== Data to process ==

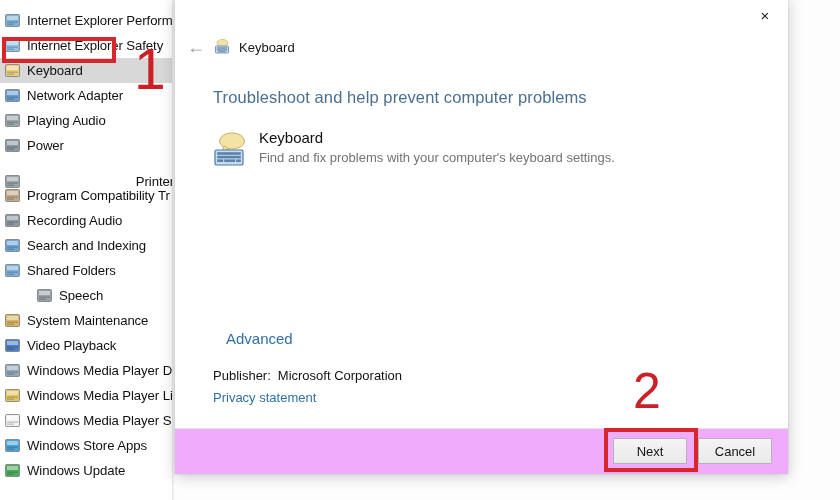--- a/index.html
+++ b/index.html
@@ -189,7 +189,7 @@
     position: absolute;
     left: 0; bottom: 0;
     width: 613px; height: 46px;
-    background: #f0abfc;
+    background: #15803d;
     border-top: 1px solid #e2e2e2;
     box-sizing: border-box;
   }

===

*Exercise instructions:*
Exactly the lines from the one containing "border-top: 1px solid #e2e2e2;" through the end of the entries above must be output, and no others.

*Exercise result:*
     border-top: 1px solid #e2e2e2;
     box-sizing: border-box;
   }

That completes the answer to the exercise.